Adoption of the proposed Schedule of Values is an important step in the revaluation process. Because of its importance, the Machinery Act of North Carolina requires the Board to only adopt it after holding a public hearing and then publicizing that it has done so. After the adoption, property owners will have 30 days to challenge the Schedule of Values by appeal to the North Carolina State Property Tax Commission.

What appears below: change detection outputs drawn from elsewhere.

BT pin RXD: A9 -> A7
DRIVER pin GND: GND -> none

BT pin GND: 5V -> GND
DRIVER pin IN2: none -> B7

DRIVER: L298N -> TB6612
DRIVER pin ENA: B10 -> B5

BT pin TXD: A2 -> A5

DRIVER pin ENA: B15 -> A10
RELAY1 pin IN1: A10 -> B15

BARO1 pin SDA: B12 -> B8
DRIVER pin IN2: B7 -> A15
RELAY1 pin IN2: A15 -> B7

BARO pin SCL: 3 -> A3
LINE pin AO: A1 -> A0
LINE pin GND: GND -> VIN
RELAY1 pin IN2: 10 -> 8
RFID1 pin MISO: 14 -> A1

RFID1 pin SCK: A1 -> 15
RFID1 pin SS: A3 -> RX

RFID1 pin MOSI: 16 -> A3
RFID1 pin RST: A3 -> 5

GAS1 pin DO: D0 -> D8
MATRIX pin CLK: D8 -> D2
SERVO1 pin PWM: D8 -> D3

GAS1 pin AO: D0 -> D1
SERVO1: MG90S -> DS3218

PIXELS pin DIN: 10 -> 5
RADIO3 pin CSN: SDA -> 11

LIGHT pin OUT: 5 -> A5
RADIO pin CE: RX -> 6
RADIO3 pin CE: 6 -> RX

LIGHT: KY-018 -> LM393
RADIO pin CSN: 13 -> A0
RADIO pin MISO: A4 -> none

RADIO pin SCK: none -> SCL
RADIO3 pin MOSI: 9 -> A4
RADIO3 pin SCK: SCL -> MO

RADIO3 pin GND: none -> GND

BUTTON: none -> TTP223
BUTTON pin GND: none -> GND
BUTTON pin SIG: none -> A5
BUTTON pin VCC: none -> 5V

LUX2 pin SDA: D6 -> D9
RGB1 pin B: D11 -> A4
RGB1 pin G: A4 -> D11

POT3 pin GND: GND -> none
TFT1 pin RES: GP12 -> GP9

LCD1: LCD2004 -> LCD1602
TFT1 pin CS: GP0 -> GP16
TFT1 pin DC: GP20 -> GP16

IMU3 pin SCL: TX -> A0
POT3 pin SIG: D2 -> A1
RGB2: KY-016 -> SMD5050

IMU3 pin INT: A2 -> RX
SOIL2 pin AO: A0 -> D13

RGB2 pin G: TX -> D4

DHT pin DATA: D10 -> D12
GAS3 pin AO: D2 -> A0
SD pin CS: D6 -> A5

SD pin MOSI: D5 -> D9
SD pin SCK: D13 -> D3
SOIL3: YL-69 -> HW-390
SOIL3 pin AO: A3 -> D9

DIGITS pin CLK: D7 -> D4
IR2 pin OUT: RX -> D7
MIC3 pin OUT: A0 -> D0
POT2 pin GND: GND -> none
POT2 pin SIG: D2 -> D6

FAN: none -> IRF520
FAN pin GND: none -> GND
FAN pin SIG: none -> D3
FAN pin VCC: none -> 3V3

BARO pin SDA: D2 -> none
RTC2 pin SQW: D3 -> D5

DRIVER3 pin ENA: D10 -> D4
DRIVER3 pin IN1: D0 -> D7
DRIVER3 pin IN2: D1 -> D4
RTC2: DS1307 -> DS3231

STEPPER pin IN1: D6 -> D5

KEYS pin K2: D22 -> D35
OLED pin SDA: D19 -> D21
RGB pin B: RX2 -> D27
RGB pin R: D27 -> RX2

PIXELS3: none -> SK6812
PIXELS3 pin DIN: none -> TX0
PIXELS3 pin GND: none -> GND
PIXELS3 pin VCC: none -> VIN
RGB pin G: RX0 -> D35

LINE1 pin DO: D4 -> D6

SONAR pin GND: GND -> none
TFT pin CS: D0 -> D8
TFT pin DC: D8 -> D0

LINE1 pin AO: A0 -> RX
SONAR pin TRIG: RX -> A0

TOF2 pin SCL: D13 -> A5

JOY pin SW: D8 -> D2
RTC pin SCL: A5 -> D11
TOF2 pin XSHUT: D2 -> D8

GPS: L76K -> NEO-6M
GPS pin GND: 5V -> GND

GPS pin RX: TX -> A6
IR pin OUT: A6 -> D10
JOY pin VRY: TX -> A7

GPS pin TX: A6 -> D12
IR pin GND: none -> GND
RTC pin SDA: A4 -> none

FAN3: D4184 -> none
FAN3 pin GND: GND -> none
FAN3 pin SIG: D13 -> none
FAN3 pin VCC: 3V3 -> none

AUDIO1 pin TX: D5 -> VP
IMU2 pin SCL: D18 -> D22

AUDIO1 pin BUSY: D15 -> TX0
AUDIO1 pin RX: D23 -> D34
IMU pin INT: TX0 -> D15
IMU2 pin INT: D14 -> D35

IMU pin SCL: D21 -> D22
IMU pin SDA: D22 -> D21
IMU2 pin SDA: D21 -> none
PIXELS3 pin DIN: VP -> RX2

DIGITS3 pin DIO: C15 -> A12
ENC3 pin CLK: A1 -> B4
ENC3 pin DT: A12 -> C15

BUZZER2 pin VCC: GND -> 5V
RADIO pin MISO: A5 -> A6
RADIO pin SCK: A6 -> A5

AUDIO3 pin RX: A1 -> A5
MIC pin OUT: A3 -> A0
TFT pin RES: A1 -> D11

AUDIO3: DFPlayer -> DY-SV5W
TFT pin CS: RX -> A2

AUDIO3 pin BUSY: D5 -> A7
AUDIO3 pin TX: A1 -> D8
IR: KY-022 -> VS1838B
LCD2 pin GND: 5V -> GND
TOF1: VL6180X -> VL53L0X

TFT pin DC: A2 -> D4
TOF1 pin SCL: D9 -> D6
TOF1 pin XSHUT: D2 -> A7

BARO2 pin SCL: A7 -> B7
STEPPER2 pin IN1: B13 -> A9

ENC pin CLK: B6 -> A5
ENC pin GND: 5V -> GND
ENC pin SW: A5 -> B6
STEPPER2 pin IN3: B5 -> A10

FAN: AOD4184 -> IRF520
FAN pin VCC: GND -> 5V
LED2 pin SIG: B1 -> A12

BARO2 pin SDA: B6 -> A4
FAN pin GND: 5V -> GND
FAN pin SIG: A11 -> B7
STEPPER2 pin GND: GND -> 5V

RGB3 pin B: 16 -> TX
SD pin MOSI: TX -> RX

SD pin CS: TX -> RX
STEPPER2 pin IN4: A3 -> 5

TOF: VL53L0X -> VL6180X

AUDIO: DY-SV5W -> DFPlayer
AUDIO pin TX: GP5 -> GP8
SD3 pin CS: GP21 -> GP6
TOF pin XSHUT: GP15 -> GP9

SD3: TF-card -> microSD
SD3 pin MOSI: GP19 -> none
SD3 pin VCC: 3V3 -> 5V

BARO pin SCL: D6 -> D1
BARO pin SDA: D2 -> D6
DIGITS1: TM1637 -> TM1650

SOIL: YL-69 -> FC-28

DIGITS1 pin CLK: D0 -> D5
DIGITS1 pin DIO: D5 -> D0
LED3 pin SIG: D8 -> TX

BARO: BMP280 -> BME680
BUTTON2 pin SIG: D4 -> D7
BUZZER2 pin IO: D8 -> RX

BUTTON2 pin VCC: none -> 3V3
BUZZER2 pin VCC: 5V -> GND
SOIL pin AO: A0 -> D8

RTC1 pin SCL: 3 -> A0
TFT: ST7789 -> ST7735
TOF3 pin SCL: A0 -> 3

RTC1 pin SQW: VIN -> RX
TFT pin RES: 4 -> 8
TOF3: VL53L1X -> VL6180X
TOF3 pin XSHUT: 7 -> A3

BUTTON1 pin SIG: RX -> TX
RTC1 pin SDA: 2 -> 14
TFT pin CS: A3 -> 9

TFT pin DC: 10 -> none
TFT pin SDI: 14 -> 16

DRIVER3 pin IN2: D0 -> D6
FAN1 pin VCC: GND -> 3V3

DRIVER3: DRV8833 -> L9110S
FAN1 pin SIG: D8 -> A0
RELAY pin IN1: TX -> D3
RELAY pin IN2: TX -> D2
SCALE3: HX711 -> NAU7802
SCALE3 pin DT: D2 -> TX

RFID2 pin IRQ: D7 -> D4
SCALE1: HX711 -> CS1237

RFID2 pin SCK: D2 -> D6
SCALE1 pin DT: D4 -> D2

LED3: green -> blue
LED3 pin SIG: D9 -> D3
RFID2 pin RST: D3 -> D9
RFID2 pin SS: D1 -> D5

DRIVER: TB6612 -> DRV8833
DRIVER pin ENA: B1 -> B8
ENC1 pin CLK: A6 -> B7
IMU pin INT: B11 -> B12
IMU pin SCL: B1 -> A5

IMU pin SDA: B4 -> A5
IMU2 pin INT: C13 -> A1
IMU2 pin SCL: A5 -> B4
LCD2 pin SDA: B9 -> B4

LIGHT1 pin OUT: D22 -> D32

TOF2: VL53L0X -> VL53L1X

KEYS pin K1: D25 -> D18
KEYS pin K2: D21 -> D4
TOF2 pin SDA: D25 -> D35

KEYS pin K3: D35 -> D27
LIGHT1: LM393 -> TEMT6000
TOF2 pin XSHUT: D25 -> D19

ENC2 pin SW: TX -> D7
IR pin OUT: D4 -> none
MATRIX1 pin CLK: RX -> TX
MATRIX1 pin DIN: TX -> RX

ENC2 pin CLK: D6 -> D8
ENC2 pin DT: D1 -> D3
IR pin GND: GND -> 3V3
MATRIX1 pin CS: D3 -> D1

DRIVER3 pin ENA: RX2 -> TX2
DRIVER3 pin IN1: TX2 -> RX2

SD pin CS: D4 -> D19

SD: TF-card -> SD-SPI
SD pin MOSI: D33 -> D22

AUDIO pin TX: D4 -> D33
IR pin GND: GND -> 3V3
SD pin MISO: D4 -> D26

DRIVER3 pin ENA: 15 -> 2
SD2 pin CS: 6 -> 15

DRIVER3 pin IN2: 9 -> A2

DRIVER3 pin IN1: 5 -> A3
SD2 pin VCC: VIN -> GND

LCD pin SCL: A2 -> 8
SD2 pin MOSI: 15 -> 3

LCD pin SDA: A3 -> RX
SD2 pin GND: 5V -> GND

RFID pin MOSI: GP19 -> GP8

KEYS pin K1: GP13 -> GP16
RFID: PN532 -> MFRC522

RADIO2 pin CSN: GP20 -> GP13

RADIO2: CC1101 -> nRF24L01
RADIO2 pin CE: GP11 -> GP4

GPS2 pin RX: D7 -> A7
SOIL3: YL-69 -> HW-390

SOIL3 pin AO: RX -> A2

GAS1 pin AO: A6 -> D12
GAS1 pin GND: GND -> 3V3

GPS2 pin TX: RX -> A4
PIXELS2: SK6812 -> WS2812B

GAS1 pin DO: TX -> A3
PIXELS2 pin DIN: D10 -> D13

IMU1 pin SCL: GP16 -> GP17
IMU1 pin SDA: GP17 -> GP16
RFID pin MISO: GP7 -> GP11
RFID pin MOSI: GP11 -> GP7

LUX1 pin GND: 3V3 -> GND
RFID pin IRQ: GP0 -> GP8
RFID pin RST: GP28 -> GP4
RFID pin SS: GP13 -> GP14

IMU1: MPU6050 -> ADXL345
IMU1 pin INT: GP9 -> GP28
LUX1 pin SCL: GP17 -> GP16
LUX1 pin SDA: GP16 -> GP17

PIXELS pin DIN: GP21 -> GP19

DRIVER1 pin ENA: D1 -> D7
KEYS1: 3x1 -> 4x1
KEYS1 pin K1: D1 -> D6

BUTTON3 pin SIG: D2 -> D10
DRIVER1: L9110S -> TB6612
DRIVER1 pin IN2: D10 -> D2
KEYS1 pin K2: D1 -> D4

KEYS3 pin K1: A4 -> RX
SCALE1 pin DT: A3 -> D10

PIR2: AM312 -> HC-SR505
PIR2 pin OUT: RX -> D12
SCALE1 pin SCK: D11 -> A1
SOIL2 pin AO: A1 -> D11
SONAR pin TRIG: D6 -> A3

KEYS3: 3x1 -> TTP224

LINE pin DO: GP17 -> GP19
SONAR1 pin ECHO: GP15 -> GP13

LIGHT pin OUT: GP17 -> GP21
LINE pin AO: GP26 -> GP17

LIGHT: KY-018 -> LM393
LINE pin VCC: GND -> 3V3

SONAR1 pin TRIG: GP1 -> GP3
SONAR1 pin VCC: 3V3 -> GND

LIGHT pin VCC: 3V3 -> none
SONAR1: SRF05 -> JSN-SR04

In accordance with North Carolina General Statute 105-317(c), the proposed Schedule of Values was formally presented to the Board at its September 8, 2014, meeting. The Board notified the public on September 9, 2014, through newspapers of general circulation, that it had received the proposed Schedule of Values and that it is open for inspection at the Assessor’s office. The notice also informed the public that a public hearing would be held on October 6, 2014, at 9:30 a.m., in the Robert E. Hibbitts Meeting Room of the 1924 Courthouse.
Staff recommends a vote for formal adoption occur at the October 20, 2014, Board of Commissioners meeting at the 1924 Courthouse at 30 North College Avenue in Newton. Afterwards, a newspaper notice must be published stating that the Schedule of Values has been adopted and that property owners have 30 days from the date of the first publication to challenge the Schedule of Values by appeal to the North Carolina State Property Tax Commission on grounds that the Schedule of Values does not adhere to the appropriate statutory valuation standard (that it will produce values that are too high, too low, or inconsistent). The North Carolina State Property Tax Commission has the power to order the Board of Commissioners to revise the Schedule of Values if it does not adhere to the statutory valuation standard. The North Carolina State Property Tax Commission’s decision may be appealed to the North Carolina Court of Appeals. Assuming an October 20, 2014, adoption by the Board of Commissioners, property owners will have until Wednesday, November 19, 2014, to challenge the Schedule of Values.
OTHER ITEMS OF BUSINESS
In addition to these above goals, the following is proposed as a guiding principle for NCACC’s intergovernmental relations committee, working with the Executive Branch regarding economic development: Work with the Executive Branch to strengthen the partnership between the State and Counties to ensure there are the correct tools and internal processes in place to provide seamless delivery of economic development programs, including job recruitment and workforce development training opportunities.